→ INFORMATION
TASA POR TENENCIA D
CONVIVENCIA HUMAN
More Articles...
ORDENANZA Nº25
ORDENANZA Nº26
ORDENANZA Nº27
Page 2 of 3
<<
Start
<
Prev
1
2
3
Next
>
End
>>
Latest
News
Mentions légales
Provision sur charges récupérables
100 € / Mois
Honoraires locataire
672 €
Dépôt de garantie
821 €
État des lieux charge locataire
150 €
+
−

==

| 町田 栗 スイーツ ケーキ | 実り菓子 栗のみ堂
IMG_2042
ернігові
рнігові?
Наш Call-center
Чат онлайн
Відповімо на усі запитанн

→ JOB ITEM
Whenever the word "locataire" occurs in a line of the listing above, return that line.

→ RESPONSE FOR THIS EXERCISE
Honoraires locataire
État des lieux charge locataire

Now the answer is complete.